Wie brühe ich den perfekten Kaffee?

Jeder wahre Kaffeekenner hat seine eigenen kleinen Geheimnisse, um möglichst viel Aroma aus den braunen Bohnen zu pressen. Glaubt man Berichten von ambitionierten Kaffeetrinkern, so nimmt der Kaffee-Kult teilweise recht bizarre Formen an. So berechnen angeblich einige Kaffeetrinker vor dem Brühen die Höhe des Ortes über dem Meeresspiegel, da sich pro 100 Höhenmetern der Siedepunkt des Wassers um ein halbes Grad Celsius reduziert und das Kaffeepulver nicht mit siedendem Wasser in Berührung kommen soll.

Mit der Maschine oder per Hand?

Vor dem Aufbrühen steht der Kaffeetrinker vor einer Grundsatzentscheidung: Kaffeemaschine oder Press-Stempelkanne? Die Kaffeemaschine ist sicher die bequemere Lösung, und in 90 Prozent aller deutschen Haushalte steht so eine Maschine.

Doch den besseren Kaffee bekommt man angeblich durch die Filterung mit der Hand – etwa durch die Press-Stempelkanne, die den Kaffee durch ein Metallgitter filtert, das auch für die Kaffeeöle durchlässig ist.

Ein Porzellanfilter mit Tüte und Kaffeepulver

Handgemachter Kaffee schmeckt besser

Die Qualität des Wassers

Wasser ist mit einem Anteil von 98 Prozent der wichtigste Inhaltsstoff des fertigen Kaffees. Hartes und kalkhaltiges Wasser oder Wasser mit sehr viel Chlor verhindert, dass sich der Kaffee genügend lösen kann. Am Besten verwendet man mineralreiches und sauerstoffhaltiges Wasser, das man möglichst schnell erhitzen sollte, damit so wenig Sauerstoff wie möglich verloren geht.

Die ideale Temperatur für das Kaffeewasser liegt zwischen 90 und 96 Grad. Ist das Wasser nicht heiß genug, lösen sich nicht genug Geschmackspartikel, ist die Temperatur zu hoch, verflüchtigen sich die Aromastoffe zu schnell.

Sprudelndes Wasser, das aus einem Wasserhahn gelaufen ist.

Die Wasserqualität ist wichtig

Der Mahlgrad

Besonders, wenn man seinen Kaffee mit einer Kaffeemaschine zubereitet, sollte man auf den richtigen Mahlgrad achten. Ist der Mahlgrad niedrig, also die Körnung sehr grob, kann das Wasser die Körner oft nicht ausreichend durchdringen, um die Aromastoffe herauszuspülen. Das Ergebnis ist dann ein fader, wässriger Kaffee.
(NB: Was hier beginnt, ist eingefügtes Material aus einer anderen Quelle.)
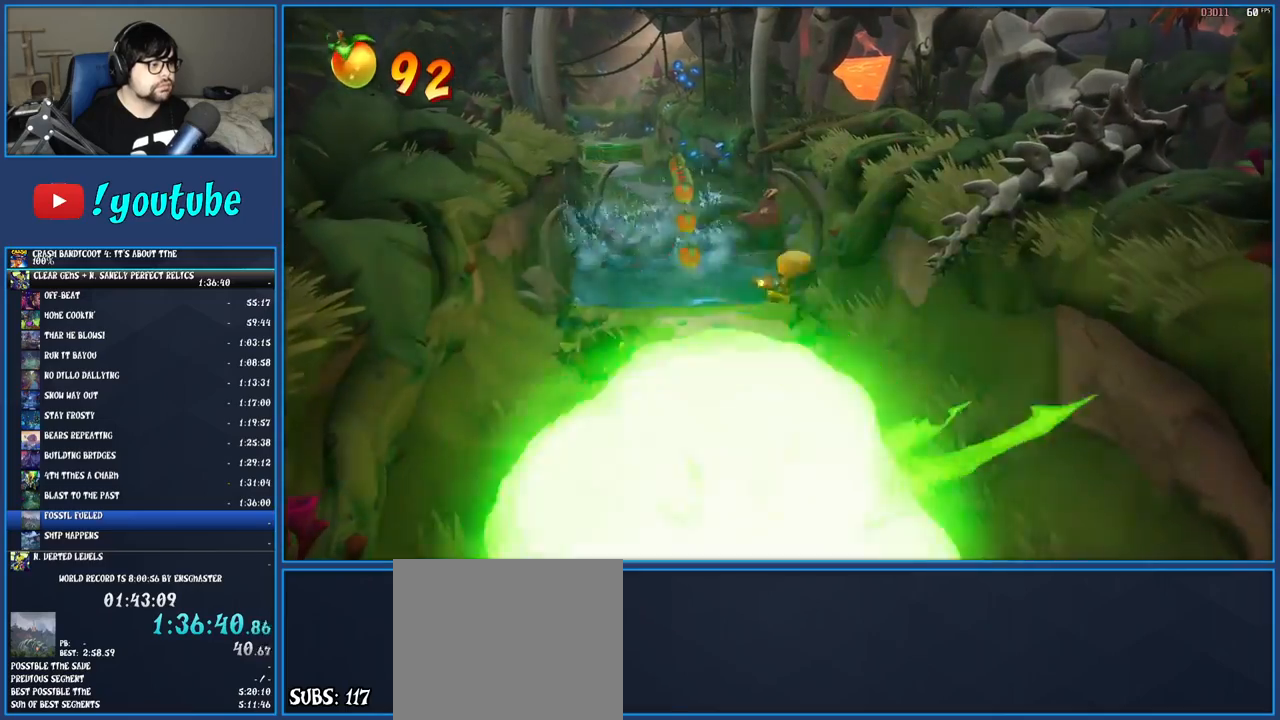
{"buttons": ["SQUARE"], "left_stick": "center", "right_stick": "center", "button_events": [[117, "SQUARE", "up"], [217, "SQUARE", "down"], [317, "SQUARE", "up"], [500, "SQUARE", "down"]]}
Eine zu feine Körnung kann den gegenteiligen Effekt haben: Dann werden zu viele Stoffe aus dem Pulver ausgespült – der Kaffee schmeckt sauer. Den richtigen Mahlgrad für seine Kaffeemaschine sollte man der Bedienungsanleitung entnehmen oder beim Hersteller erfragen.
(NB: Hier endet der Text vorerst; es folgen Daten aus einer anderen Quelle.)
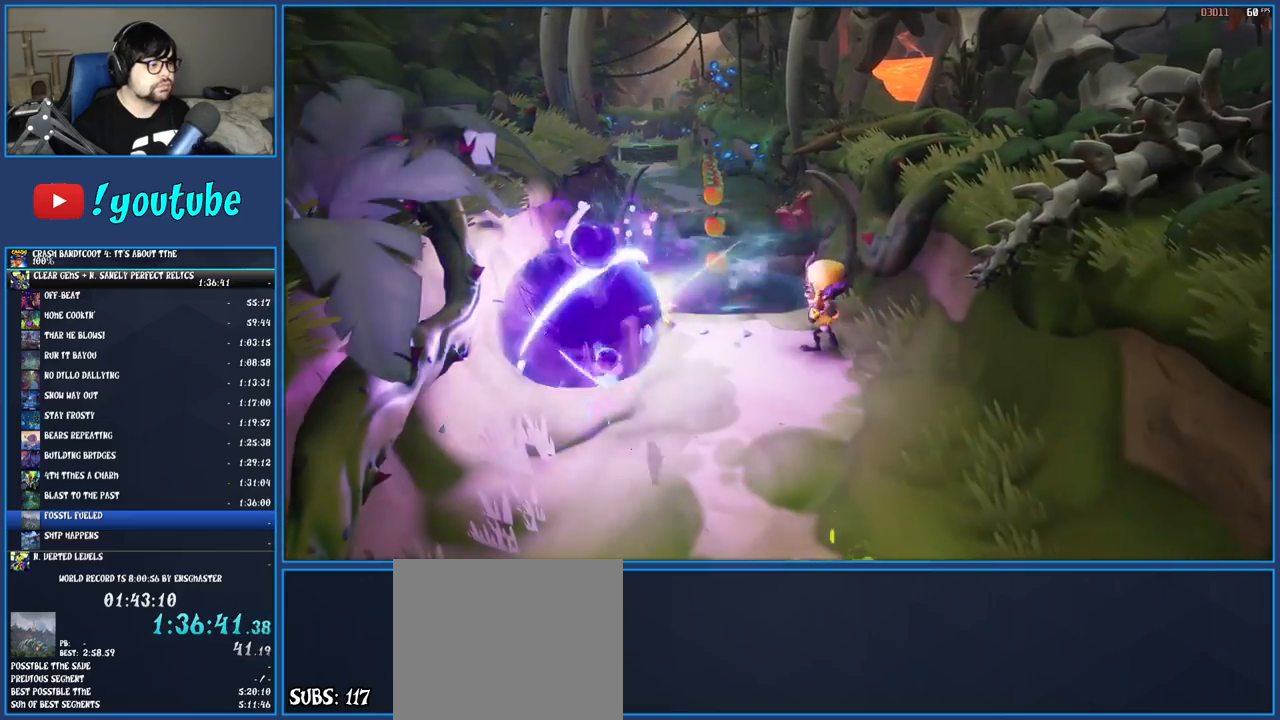
{"buttons": [], "left_stick": "center", "right_stick": "center", "button_events": [[133, "SQUARE", "up"], [333, "SQUARE", "down"], [500, "SQUARE", "up"]]}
Dosierung und Aufbewahrung

Hierbei kann man nicht viel falsch machen. Je nach Geschmack nimmt man für eine Tasse Kaffee (100 Milliliter) zwischen sechs und acht Gramm Kaffee. Dies entspricht rund zwei Gramm löslichen Kaffees.

Den frisch aufgebrühten Kaffee sollte man nicht länger als 15 Minuten auf der Heizplatte der Kaffeemaschine oder auf einem Stövchen stehen lassen, sonst verliert er deutlich an Geschmack. Wenn man ihn in einer Thermoskanne aufbewahrt, sollte er eine Temperatur von unter 80 Grad erreicht haben, da sich bei einer etwas niedrigeren Temperatur das Aroma länger hält.

Kaffeepulver oder -bohnen sollten übrigens im Kühlschrank gelagert werden, damit die darin enthaltenen Öle nicht ranzig werden. Allerdings sollte man darauf achten, dass das Pulver nicht offen im Kühlschrank steht. Denn Kaffee gilt als "Aromamagnet", der die Gerüche im Kühlschrank aufnimmt.